> AIM OF THE EXERCISE:
The listing below should be printed in full and exactly, apart from its images.

> RECORDS PROVIDED:

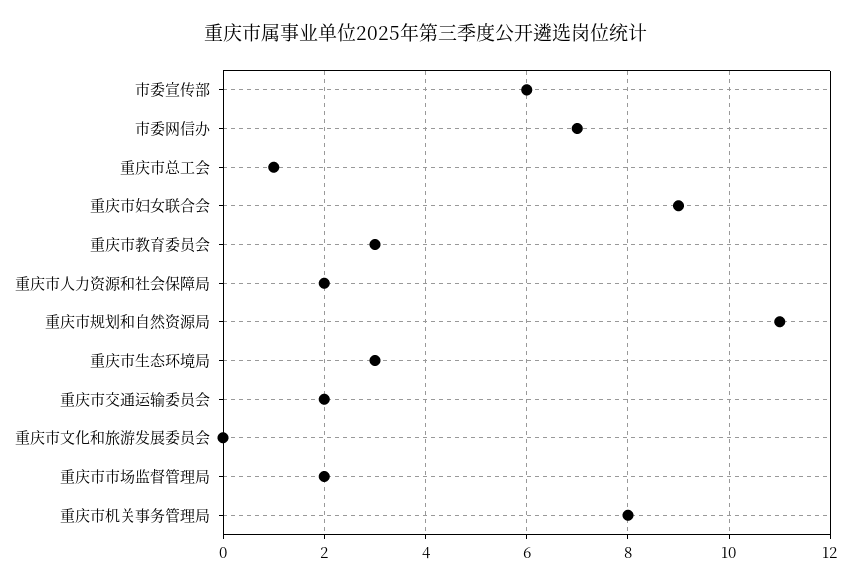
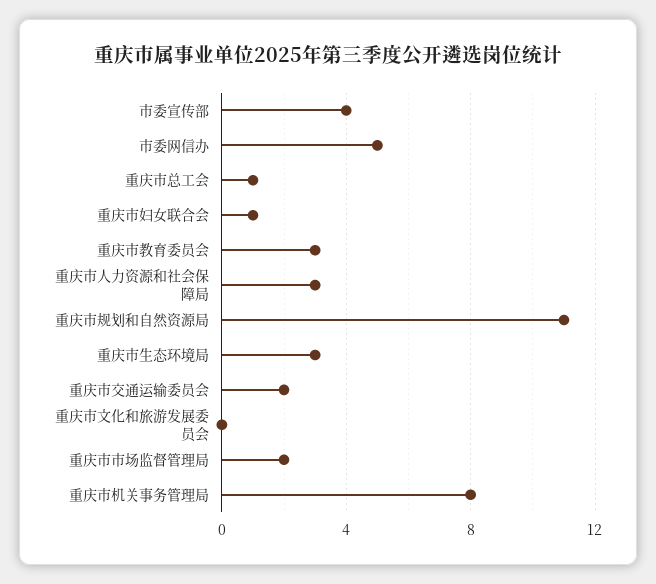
  {
-   "市委宣传部": 6,
+   "市委宣传部": 4,
-   "市委网信办": 7,
+   "市委网信办": 5,
    "重庆市总工会": 1,
-   "重庆市妇女联合会": 9,
+   "重庆市妇女联合会": 1,
    "重庆市教育委员会": 3,
-   "重庆市人力资源和社会保障局": 2,
+   "重庆市人力资源和社会保障局": 3,
    "重庆市规划和自然资源局": 11,
    "重庆市生态环境局": 3,
    "重庆市交通运输委员会": 2,
    "重庆市文化和旅游发展委员会": 0,
    "重庆市市场监督管理局": 2,
    "重庆市机关事务管理局": 8
  }

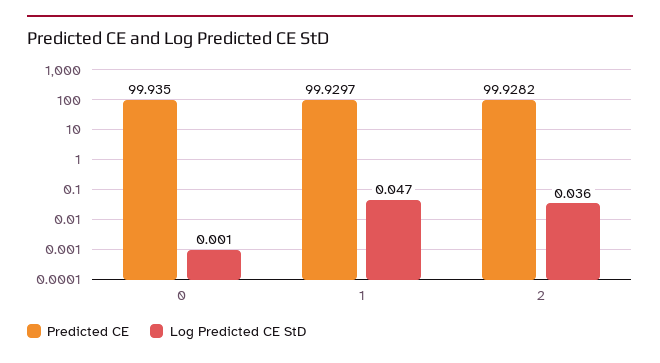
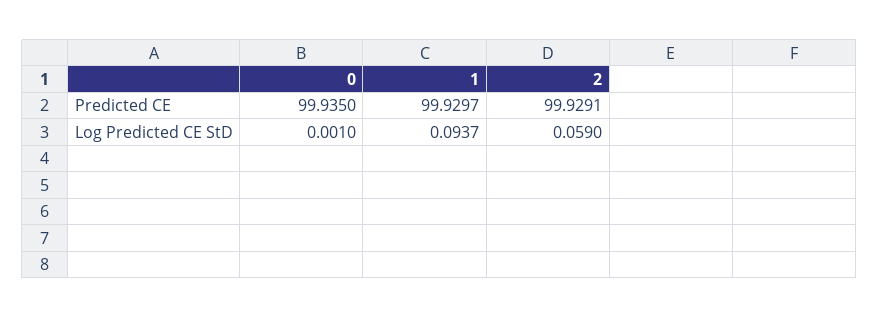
  {
    "Predicted CE": {
      "0": 99.935,
      "1": 99.9297,
-     "2": 99.9282
+     "2": 99.9291
    },
    "Log Predicted CE StD": {
      "0": 0.001,
-     "1": 0.047,
+     "1": 0.0937,
-     "2": 0.036
+     "2": 0.059
    }
  }

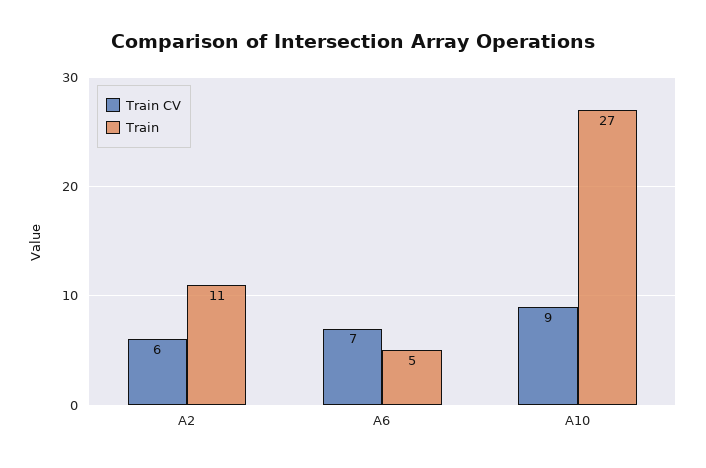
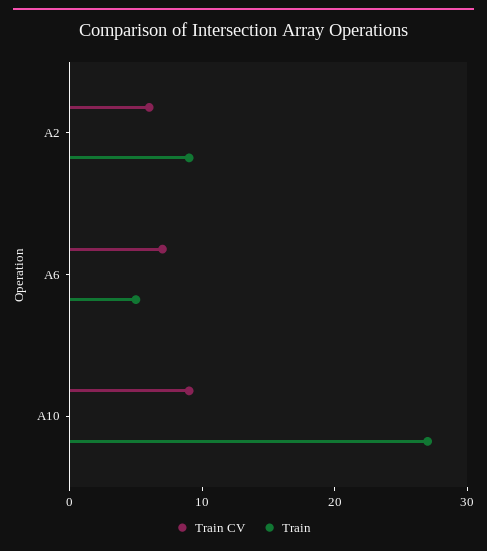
  {
    "Train CV": {
      "A2": 6,
      "A6": 7,
      "A10": 9
    },
    "Train": {
-     "A2": 11,
+     "A2": 9,
      "A6": 5,
      "A10": 27
    }
  }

> WRITTEN RESPONSE:
  {
-   "市委宣传部": 6,
+   "市委宣传部": 4,
-   "市委网信办": 7,
+   "市委网信办": 5,
    "重庆市总工会": 1,
-   "重庆市妇女联合会": 9,
+   "重庆市妇女联合会": 1,
    "重庆市教育委员会": 3,
-   "重庆市人力资源和社会保障局": 2,
+   "重庆市人力资源和社会保障局": 3,
    "重庆市规划和自然资源局": 11,
    "重庆市生态环境局": 3,
    "重庆市交通运输委员会": 2,
    "重庆市文化和旅游发展委员会": 0,
    "重庆市市场监督管理局": 2,
    "重庆市机关事务管理局": 8
  }

  {
    "Predicted CE": {
      "0": 99.935,
      "1": 99.9297,
-     "2": 99.9282
+     "2": 99.9291
    },
    "Log Predicted CE StD": {
      "0": 0.001,
-     "1": 0.047,
+     "1": 0.0937,
-     "2": 0.036
+     "2": 0.059
    }
  }

  {
    "Train CV": {
      "A2": 6,
      "A6": 7,
      "A10": 9
    },
    "Train": {
-     "A2": 11,
+     "A2": 9,
      "A6": 5,
      "A10": 27
    }
  }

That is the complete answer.